In its multi-faceted and multi-layered aspects, the concept of play has a well-known presence in the Western history of modern and contemporary art. Capturing its subversive potential, Dadaists and Surrealists in the early 20th century, as well as Fluxus artists in the post-war period, have engaged with the concept of play as an artistic medium to challenge established art institutional boundaries by democratizing art making, using found materials and involving the participation of the audience.
More recent examples include Maurizio Cattelan’s Stadium (1991) that consisted in an oversized football table to accommodate eleven players per team, Tino Sehgal’s This Success, This Failure (2004) that transformed the Institute of Contemporary Arts (ICA) in London into a playground for children from nearby inner-city schools, and Carsten Höller’s Test Site (2006) installed in the Turbine Hall at the Tate Modern in London encompassing three large spiral slides that invited both adults and children to play.
Rather than offering a site for interactive and participatory encounters, the exhibition at Structura Gallery considers play, play objects and playful environments in public and institutional spaces as potent subversive sites. As such, it aims to problematize normative expectations of play by inviting artists to consider denying public access to their works.

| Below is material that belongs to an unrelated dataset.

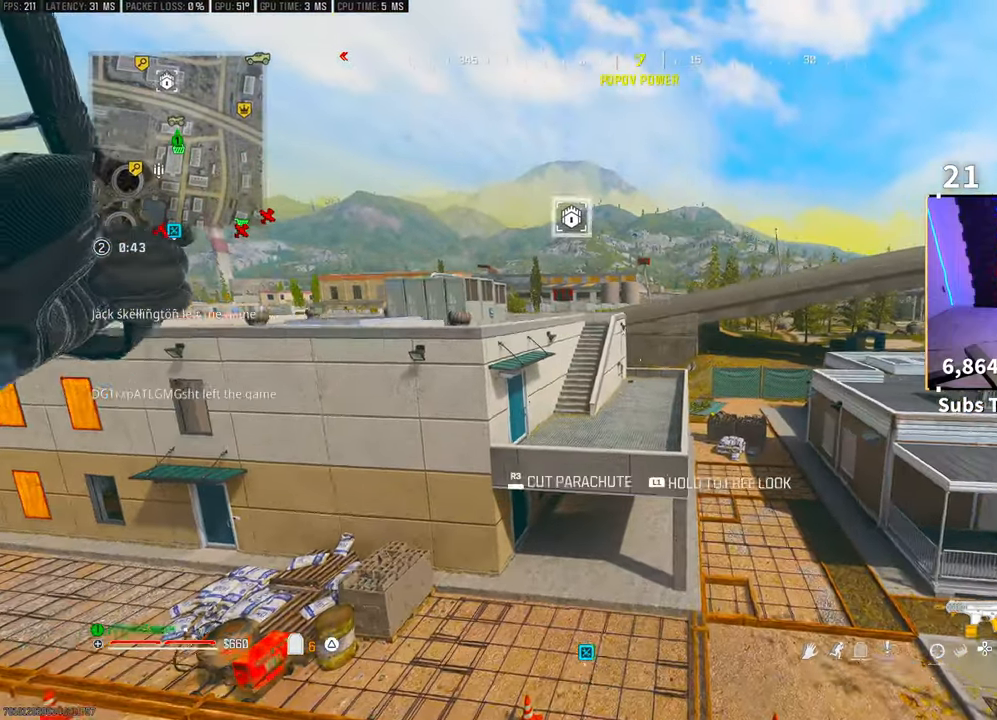
{"dt_ms": 500, "buttons": [], "left_stick": "up", "right_stick": "center", "events": [[83, "L3", "up"], [150, "R3", "down"], [283, "R3", "up"]]}
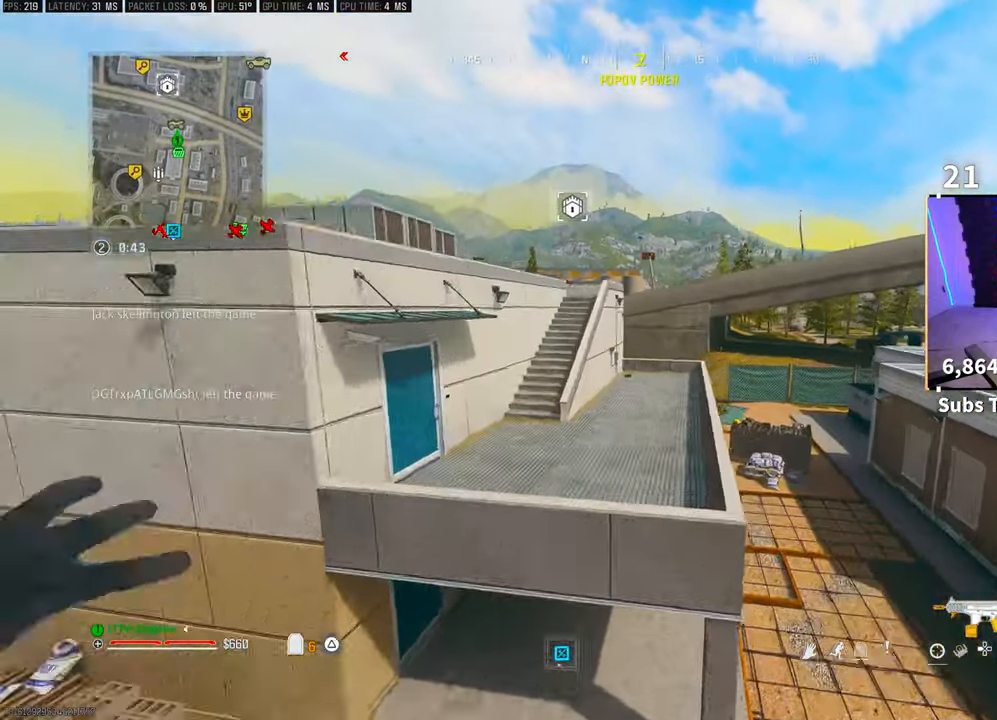
{"dt_ms": 500, "buttons": [], "left_stick": "up", "right_stick": "center", "events": [[50, "right_stick", "up-left"], [233, "right_stick", "center"]]}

The seven international artists in the exhibition reflect on the subversive potential of play in order to expose and confront various controlling mechanisms that manage human bodies in public space. Chloe Irla’s multimedia installation becomes a metaphor for regulatory technologies of power, interrogating the relationship between game and play in public and institutional spaces. David Page’s carefully crafted three dimensional objects challenge expectations of regulated play in general and standardized toys in particular, which inhibit creative exploration, an important developmental process in children’s lives. Daniela Kostova’s multimedia installation questions the wider implications of the impact of safety requirements on what constitutes safe and creative play in different social and cultural contexts. Luana Perilli’s video work highlights play as a critical strategy to reclaim and subvert an abandoned site and its traumatic memory. Rachel Peachey and Paul Mosig’s work reflects a global interest in adventure playgrounds and gives visual form to risk as both concept and activity that is necessary for subverting controlling technologies of power through play. Songül Boyraz’s photographic series record the improvised playgrounds and living conditions of Syrian refugees in Turkey.